The issue, I believe, comes in charging.  The iPad has a built-in inductive charger that charges the new Apple Pencil (no more lost end caps!), and the iPad has added USB-C in place of the lightning port.  This means the old way of charging wouldn’t work any more. So I think it’s the right move for Apple–USB-C, inductive charging, etc.  I just hope Apple keeps the old Pencil around for schools for a little while, and that they update all of the devices to use and charge the Apple Pencil, too.

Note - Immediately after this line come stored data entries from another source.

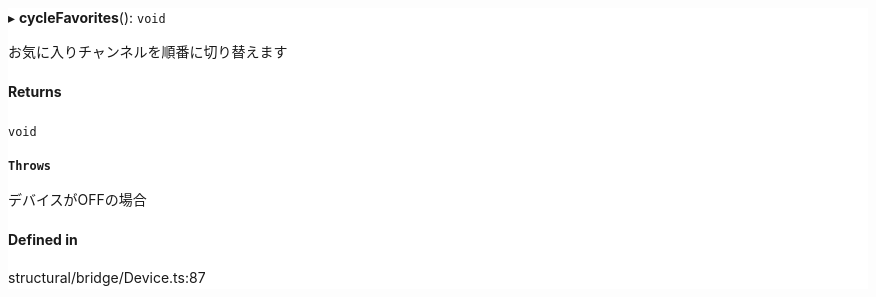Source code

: ▸ **cycleFavorites**(): `void`

お気に入りチャンネルを順番に切り替えます

#### Returns

`void`

**`Throws`**

デバイスがOFFの場合

#### Defined in

structural/bridge/Device.ts:87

If you’re in the market for a new iPad, I can’t recommend the new Apple iPad Pro and the new Apple Pencil enough.   While I think I will always default to the 12.9″ iPad from this time out, the new 11″ iPad should be the equal to a sheet of paper.  This would be a great time to buy an incredibly powerful machine, and it will be fun to see what developers do to take advantage of the new speed of these devices.